• **Task prompt**
Reproduce the entries in full and exactly. Pictures stay out.

• **Given records**
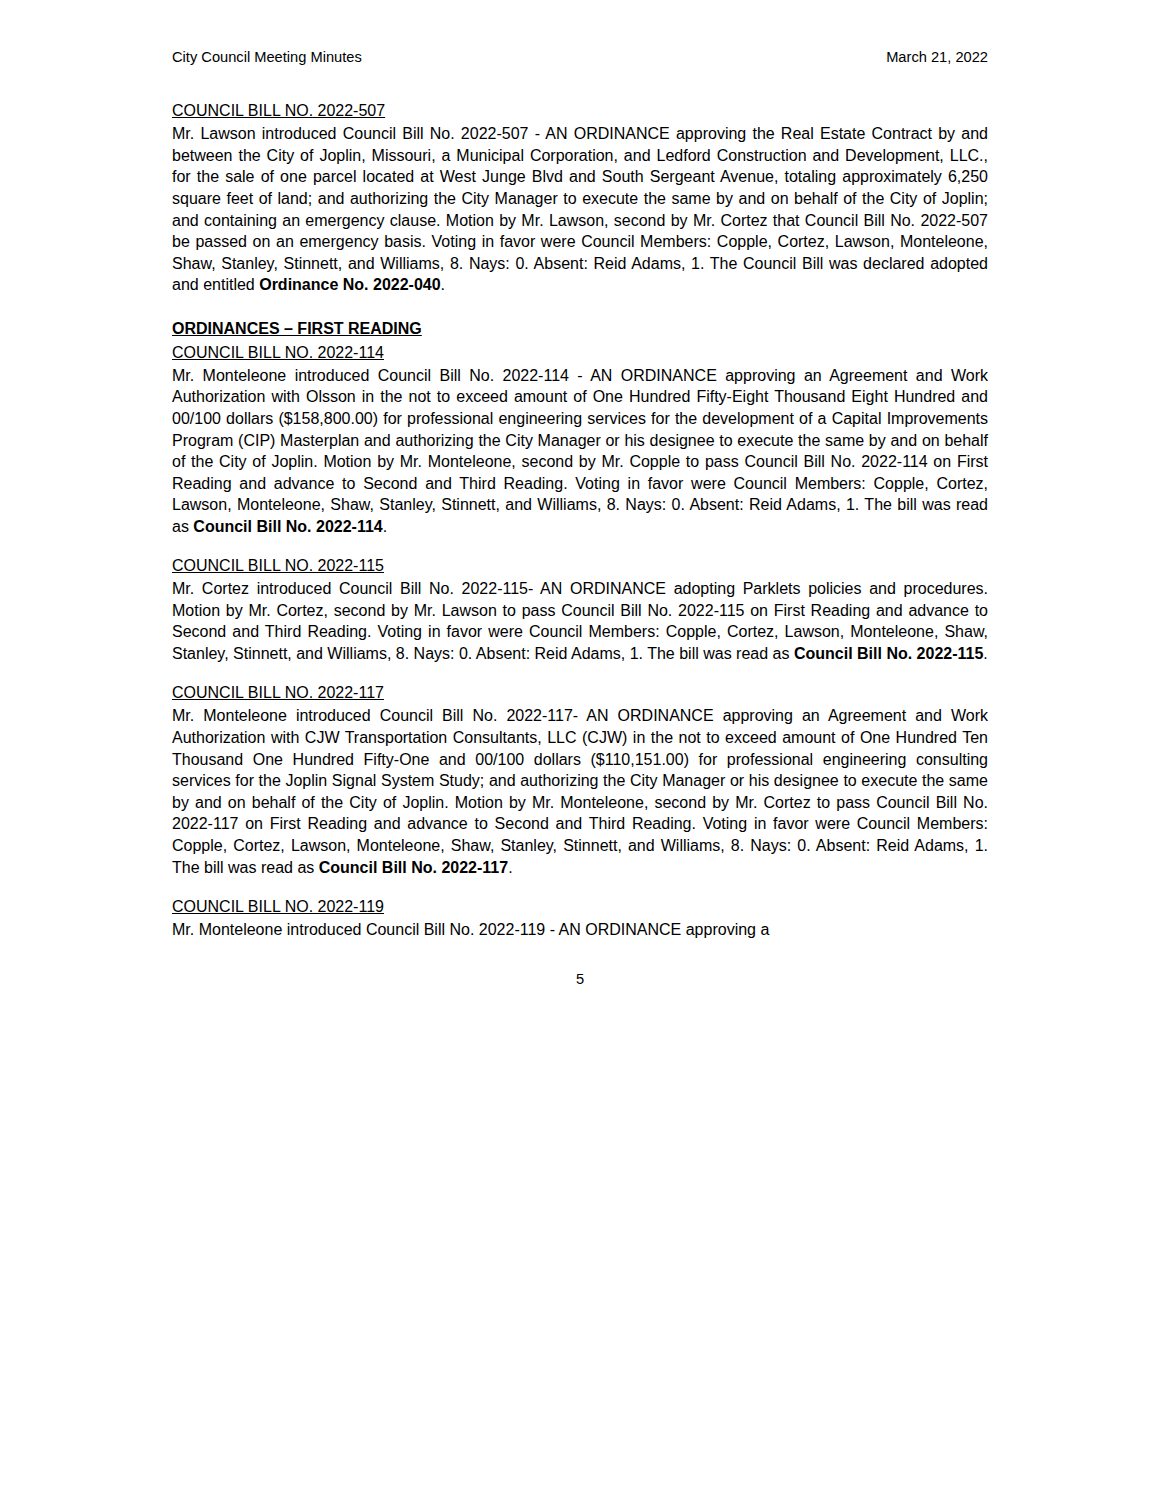City Council Meeting Minutes March 21, 2022
COUNCIL BILL NO. 2022-507
Mr. Lawson introduced Council Bill No. 2022-507 - AN ORDINANCE approving the Real Estate Contract by and between the City of Joplin, Missouri, a Municipal Corporation, and Ledford Construction and Development, LLC., for the sale of one parcel located at West Junge Blvd and South Sergeant Avenue, totaling approximately 6,250 square feet of land; and authorizing the City Manager to execute the same by and on behalf of the City of Joplin; and containing an emergency clause. Motion by Mr. Lawson, second by Mr. Cortez that Council Bill No. 2022-507 be passed on an emergency basis. Voting in favor were Council Members: Copple, Cortez, Lawson, Monteleone, Shaw, Stanley, Stinnett, and Williams, 8. Nays: 0. Absent: Reid Adams, 1. The Council Bill was declared adopted and entitled Ordinance No. 2022-040.
ORDINANCES – FIRST READING
COUNCIL BILL NO. 2022-114
Mr. Monteleone introduced Council Bill No. 2022-114 - AN ORDINANCE approving an Agreement and Work Authorization with Olsson in the not to exceed amount of One Hundred Fifty-Eight Thousand Eight Hundred and 00/100 dollars ($158,800.00) for professional engineering services for the development of a Capital Improvements Program (CIP) Masterplan and authorizing the City Manager or his designee to execute the same by and on behalf of the City of Joplin. Motion by Mr. Monteleone, second by Mr. Copple to pass Council Bill No. 2022-114 on First Reading and advance to Second and Third Reading. Voting in favor were Council Members: Copple, Cortez, Lawson, Monteleone, Shaw, Stanley, Stinnett, and Williams, 8. Nays: 0. Absent: Reid Adams, 1. The bill was read as Council Bill No. 2022-114.
COUNCIL BILL NO. 2022-115
Mr. Cortez introduced Council Bill No. 2022-115- AN ORDINANCE adopting Parklets policies and procedures. Motion by Mr. Cortez, second by Mr. Lawson to pass Council Bill No. 2022-115 on First Reading and advance to Second and Third Reading. Voting in favor were Council Members: Copple, Cortez, Lawson, Monteleone, Shaw, Stanley, Stinnett, and Williams, 8. Nays: 0. Absent: Reid Adams, 1. The bill was read as Council Bill No. 2022-115.
COUNCIL BILL NO. 2022-117
Mr. Monteleone introduced Council Bill No. 2022-117- AN ORDINANCE approving an Agreement and Work Authorization with CJW Transportation Consultants, LLC (CJW) in the not to exceed amount of One Hundred Ten Thousand One Hundred Fifty-One and 00/100 dollars ($110,151.00) for professional engineering consulting services for the Joplin Signal System Study; and authorizing the City Manager or his designee to execute the same by and on behalf of the City of Joplin. Motion by Mr. Monteleone, second by Mr. Cortez to pass Council Bill No. 2022-117 on First Reading and advance to Second and Third Reading. Voting in favor were Council Members: Copple, Cortez, Lawson, Monteleone, Shaw, Stanley, Stinnett, and Williams, 8. Nays: 0. Absent: Reid Adams, 1. The bill was read as Council Bill No. 2022-117.
COUNCIL BILL NO. 2022-119
Mr. Monteleone introduced Council Bill No. 2022-119 - AN ORDINANCE approving a
5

• **Task response**
City Council Meeting Minutes March 21, 2022
COUNCIL BILL NO. 2022-507
Mr. Lawson introduced Council Bill No. 2022-507 - AN ORDINANCE approving the Real Estate Contract by and between the City of Joplin, Missouri, a Municipal Corporation, and Ledford Construction and Development, LLC., for the sale of one parcel located at West Junge Blvd and South Sergeant Avenue, totaling approximately 6,250 square feet of land; and authorizing the City Manager to execute the same by and on behalf of the City of Joplin; and containing an emergency clause. Motion by Mr. Lawson, second by Mr. Cortez that Council Bill No. 2022-507 be passed on an emergency basis. Voting in favor were Council Members: Copple, Cortez, Lawson, Monteleone, Shaw, Stanley, Stinnett, and Williams, 8. Nays: 0. Absent: Reid Adams, 1. The Council Bill was declared adopted and entitled Ordinance No. 2022-040.
ORDINANCES – FIRST READING
COUNCIL BILL NO. 2022-114
Mr. Monteleone introduced Council Bill No. 2022-114 - AN ORDINANCE approving an Agreement and Work Authorization with Olsson in the not to exceed amount of One Hundred Fifty-Eight Thousand Eight Hundred and 00/100 dollars ($158,800.00) for professional engineering services for the development of a Capital Improvements Program (CIP) Masterplan and authorizing the City Manager or his designee to execute the same by and on behalf of the City of Joplin. Motion by Mr. Monteleone, second by Mr. Copple to pass Council Bill No. 2022-114 on First Reading and advance to Second and Third Reading. Voting in favor were Council Members: Copple, Cortez, Lawson, Monteleone, Shaw, Stanley, Stinnett, and Williams, 8. Nays: 0. Absent: Reid Adams, 1. The bill was read as Council Bill No. 2022-114.
COUNCIL BILL NO. 2022-115
Mr. Cortez introduced Council Bill No. 2022-115- AN ORDINANCE adopting Parklets policies and procedures. Motion by Mr. Cortez, second by Mr. Lawson to pass Council Bill No. 2022-115 on First Reading and advance to Second and Third Reading. Voting in favor were Council Members: Copple, Cortez, Lawson, Monteleone, Shaw, Stanley, Stinnett, and Williams, 8. Nays: 0. Absent: Reid Adams, 1. The bill was read as Council Bill No. 2022-115.
COUNCIL BILL NO. 2022-117
Mr. Monteleone introduced Council Bill No. 2022-117- AN ORDINANCE approving an Agreement and Work Authorization with CJW Transportation Consultants, LLC (CJW) in the not to exceed amount of One Hundred Ten Thousand One Hundred Fifty-One and 00/100 dollars ($110,151.00) for professional engineering consulting services for the Joplin Signal System Study; and authorizing the City Manager or his designee to execute the same by and on behalf of the City of Joplin. Motion by Mr. Monteleone, second by Mr. Cortez to pass Council Bill No. 2022-117 on First Reading and advance to Second and Third Reading. Voting in favor were Council Members: Copple, Cortez, Lawson, Monteleone, Shaw, Stanley, Stinnett, and Williams, 8. Nays: 0. Absent: Reid Adams, 1. The bill was read as Council Bill No. 2022-117.
COUNCIL BILL NO. 2022-119
Mr. Monteleone introduced Council Bill No. 2022-119 - AN ORDINANCE approving a
5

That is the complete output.